Located in the Grand Boulevard community, Taylor Park in Bronzeville totals 9.65 acres and features a fieldhouse, various meeting rooms, a combination gymnasium and assembly hall, fitness center and a boxing center. Outside, the park offers baseball fields, an athletic field for football or soccer, a tennis court, a swimming pool and a playground.
Many of these spaces are available for rental. Park-goers can play seasonal sports at the facility. On the cultural side, Taylor Park offers music and dance classes as well. After school programs are offered throughout the school year, and in the summer youth attend the Park District’s popular six-week day camp.
In addition to programs, Taylor Park hosts fun special events throughout the year for the whole family, such as Fitness Fun Days, Movies in the Park and other Night Out in the Parks events.
Taylor Park in Bronzeville sits on West 47th Street, at the heart of the former Robert Taylor Homes, once the nation's largest public housing project. The Chicago Housing Authority developed the Taylor Homes in the early 1960s, cutting a wide swath along the western edge of Bronzeville, Chicago's historic "Black Metropolis."
The housing complex, designed by Shaw, Metz, and Associates, included a substantial community building with various meeting rooms and a combination gymnasium and assembly hall. In 1962, the CHA began to lease this community building, along with 7.5 acres surrounding it, to the Chicago Park District. The following year, the park district installed tennis courts, a playground, and extensive plantings on the property. In 1967, CHA sold a small portion of the land to the park district, which in turn constructed a new swimming pool there.
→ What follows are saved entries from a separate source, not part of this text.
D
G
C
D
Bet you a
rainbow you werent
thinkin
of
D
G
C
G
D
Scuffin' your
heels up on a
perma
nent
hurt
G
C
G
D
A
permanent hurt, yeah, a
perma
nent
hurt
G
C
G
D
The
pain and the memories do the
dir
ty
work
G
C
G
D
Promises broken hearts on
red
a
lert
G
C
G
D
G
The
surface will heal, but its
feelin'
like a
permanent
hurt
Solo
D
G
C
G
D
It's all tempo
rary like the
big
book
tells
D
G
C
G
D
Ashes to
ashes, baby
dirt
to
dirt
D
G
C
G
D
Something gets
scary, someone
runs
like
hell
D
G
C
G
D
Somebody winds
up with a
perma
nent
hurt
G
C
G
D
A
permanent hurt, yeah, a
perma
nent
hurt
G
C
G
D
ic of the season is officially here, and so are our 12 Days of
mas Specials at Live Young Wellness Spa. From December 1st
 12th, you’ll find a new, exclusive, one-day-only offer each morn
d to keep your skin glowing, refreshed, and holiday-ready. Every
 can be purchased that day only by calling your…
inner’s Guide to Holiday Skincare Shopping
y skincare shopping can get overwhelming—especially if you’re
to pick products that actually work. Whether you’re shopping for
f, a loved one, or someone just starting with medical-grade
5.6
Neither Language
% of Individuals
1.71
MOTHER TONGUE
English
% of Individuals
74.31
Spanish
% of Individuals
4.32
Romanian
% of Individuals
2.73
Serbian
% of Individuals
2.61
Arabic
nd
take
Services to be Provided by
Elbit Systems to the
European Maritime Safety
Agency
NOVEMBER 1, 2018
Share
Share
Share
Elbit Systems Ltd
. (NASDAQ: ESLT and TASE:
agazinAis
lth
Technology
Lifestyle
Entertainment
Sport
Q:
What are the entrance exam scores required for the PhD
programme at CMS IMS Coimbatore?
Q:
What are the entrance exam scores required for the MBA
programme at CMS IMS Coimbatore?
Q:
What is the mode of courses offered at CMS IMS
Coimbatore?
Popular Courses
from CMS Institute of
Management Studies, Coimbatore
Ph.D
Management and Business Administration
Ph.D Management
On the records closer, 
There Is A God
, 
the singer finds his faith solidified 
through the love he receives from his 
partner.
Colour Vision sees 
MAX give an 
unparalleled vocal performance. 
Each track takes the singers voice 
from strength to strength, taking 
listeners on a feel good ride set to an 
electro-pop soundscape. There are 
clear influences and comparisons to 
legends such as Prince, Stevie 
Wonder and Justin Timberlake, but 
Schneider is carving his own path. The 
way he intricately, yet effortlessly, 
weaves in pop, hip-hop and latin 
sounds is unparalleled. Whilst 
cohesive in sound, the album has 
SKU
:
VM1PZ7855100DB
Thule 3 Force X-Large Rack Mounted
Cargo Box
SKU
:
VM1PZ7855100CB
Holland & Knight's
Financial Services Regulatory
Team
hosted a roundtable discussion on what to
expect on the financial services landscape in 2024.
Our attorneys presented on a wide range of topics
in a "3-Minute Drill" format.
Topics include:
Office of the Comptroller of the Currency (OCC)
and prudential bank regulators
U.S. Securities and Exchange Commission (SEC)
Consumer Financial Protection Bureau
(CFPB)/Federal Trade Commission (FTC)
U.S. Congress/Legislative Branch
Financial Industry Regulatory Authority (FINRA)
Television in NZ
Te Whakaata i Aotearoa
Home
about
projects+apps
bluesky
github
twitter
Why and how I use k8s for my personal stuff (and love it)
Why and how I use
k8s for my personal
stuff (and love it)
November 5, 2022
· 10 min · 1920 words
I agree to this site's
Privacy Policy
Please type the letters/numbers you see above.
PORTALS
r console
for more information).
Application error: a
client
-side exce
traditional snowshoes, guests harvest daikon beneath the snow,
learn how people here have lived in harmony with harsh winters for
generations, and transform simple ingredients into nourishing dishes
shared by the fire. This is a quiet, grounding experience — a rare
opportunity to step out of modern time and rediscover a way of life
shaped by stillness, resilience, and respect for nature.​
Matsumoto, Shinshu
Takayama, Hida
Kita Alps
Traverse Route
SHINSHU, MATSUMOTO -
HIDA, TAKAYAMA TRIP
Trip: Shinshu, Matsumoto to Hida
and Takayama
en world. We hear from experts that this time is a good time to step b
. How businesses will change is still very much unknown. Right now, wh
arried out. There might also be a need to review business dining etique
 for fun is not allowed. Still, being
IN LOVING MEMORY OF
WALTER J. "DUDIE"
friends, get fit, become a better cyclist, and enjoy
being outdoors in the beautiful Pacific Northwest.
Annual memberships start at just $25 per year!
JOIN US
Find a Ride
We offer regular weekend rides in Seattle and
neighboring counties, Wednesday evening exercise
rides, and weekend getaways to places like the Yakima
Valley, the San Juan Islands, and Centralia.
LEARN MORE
The park and the surrounding housing complex honor Robert Rochon Taylor (1890--1959), the first African-American to head the CHA. Born in Tuskegee, Alabama, Taylor obtained a graduate degree in architecture from Howard University. Relocating to Chicago, he began building small, affordable homes for blacks. His work soon drew the attention of Julius Rosenwald, president of Sears and Roebuck and one of Chicago's foremost philanthropists.
In 1929, Taylor helped Rosenwald and Rosenwald's nephew, fellow architect Ernest A. Grunsfeld, Jr., plan the Michigan Boulevard Garden Apartments, the city's first low-income housing complex for African-Americans. Taylor managed the Michigan Boulevard development until his death in 1959.
Taylor's work on the Michigan Boulevard development led to his appointment to the CHA board of directors, on which he served from 1938 to 1950. He became CHA chairman in 1943.